The Difference Between Debt and Tawkeel

 

The difference is very obvious; in tawkeel, ownership will not be transferred to the representative, whereas in ‘debt’, ownership gets transferred to the person who is borrowing the money. He will retain this ownership until such time as he has to pay the debt back. During this time though, he is free to do as he wants with it.

 

The Issue of Mortgage

 

Coming back to the issue of mortgage, I say it cannot be Riba, because the bank does not ‘lend’ the money [as per the Shariah definition of lending or debt]. That is because the buyer is not free to do with the money whatever he wants. The bank won’t allow him to do anything with it except buying that exact house which he agreed with the bank to buy.

This is not called ‘debt’. That is because a person can do with the money as he wishes in the case of ‘debt’. But in the issue of a mortgage the person is not free.

The different topics that I have mentioned necessitate that a mortgage is Tawkeel and not a debt because the scenario of a mortgage happens as follows:

  • Customer expresses his desire to buy a house to the bank.
  • Bank follows its procedure, then it appoints the buyer to buy the house on behalf of the bank with the money which he gets from the bank by cash payment.
  • Then he buys the house from the bank by instalments over certain period of time. After that he pays back that money during that time period.

 

This is the practical and technical explanation of a mortgage. This is because the meaning is the most important thing in transactions and not what one says (i.e. it is about what you do and not what you say).

Thus, when the bank says to the customer; ‘this is a debt we are lending you so that you can buy a house, and you have to pay it back to us’, this statement is incorrect literally but yet is correct by Iqtidha. That is because the bank doesn’t give the ownership of the money to the customer – the bank will block you from using this money for anything besides buying that specific house – and that is not called lending but rather ‘tawkeel’.

* **BRIEF 1**
In the text on mortgages and tawkeel, what is the only thing the bank allows the buyer to do with the money?
* **BRIEF 2**
List, in order, the steps of a mortgage scenario as the text on mortgages and tawkeel sets them out.

* **DATASET ENTRIES**
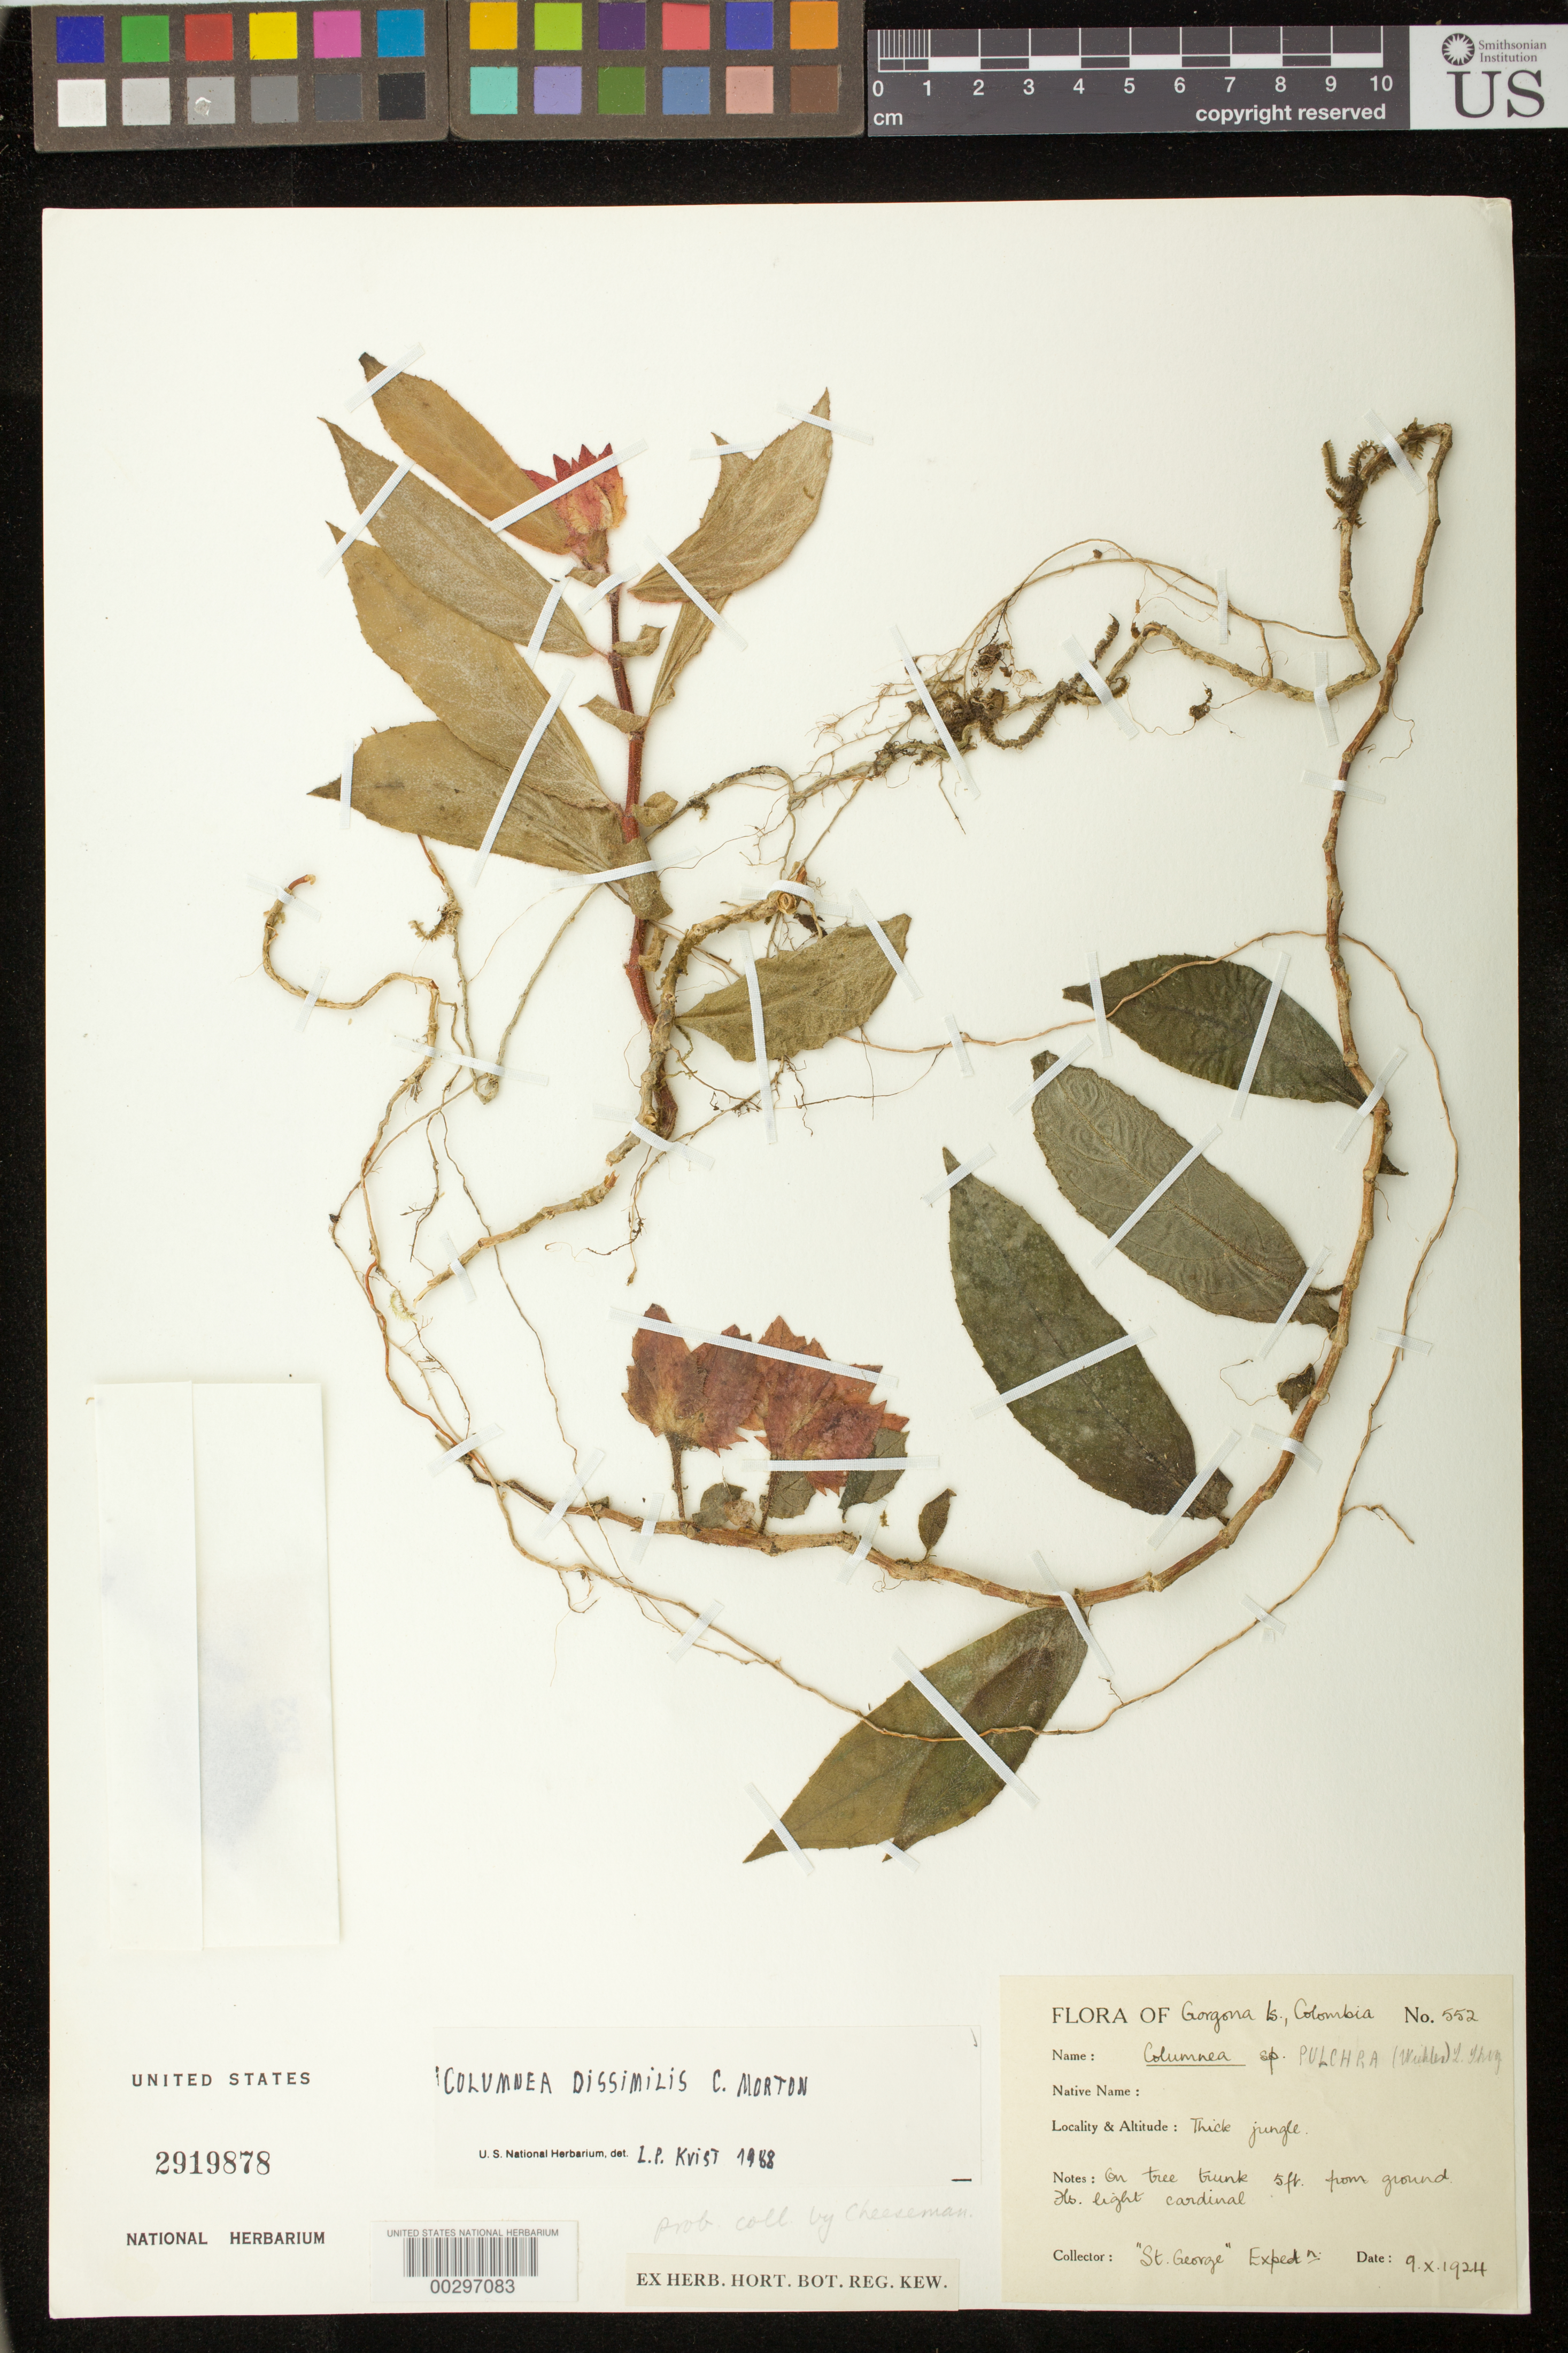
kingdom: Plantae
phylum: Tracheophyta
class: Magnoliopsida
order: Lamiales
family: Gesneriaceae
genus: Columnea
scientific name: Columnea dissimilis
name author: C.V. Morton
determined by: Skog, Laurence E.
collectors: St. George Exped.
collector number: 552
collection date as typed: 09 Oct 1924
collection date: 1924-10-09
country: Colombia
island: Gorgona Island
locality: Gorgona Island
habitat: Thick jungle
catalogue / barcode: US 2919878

* **TASK RESPONSE 1**
Buy the exact house he agreed with the bank to buy.

* **TASK RESPONSE 2**
1. The customer tells the bank he wants to buy a house.
2. The bank follows its procedure, then appoints the buyer to buy the house on the bank's behalf with money he receives from the bank as a cash payment.
3. He buys the house from the bank in instalments over a certain period and pays the money back during that period.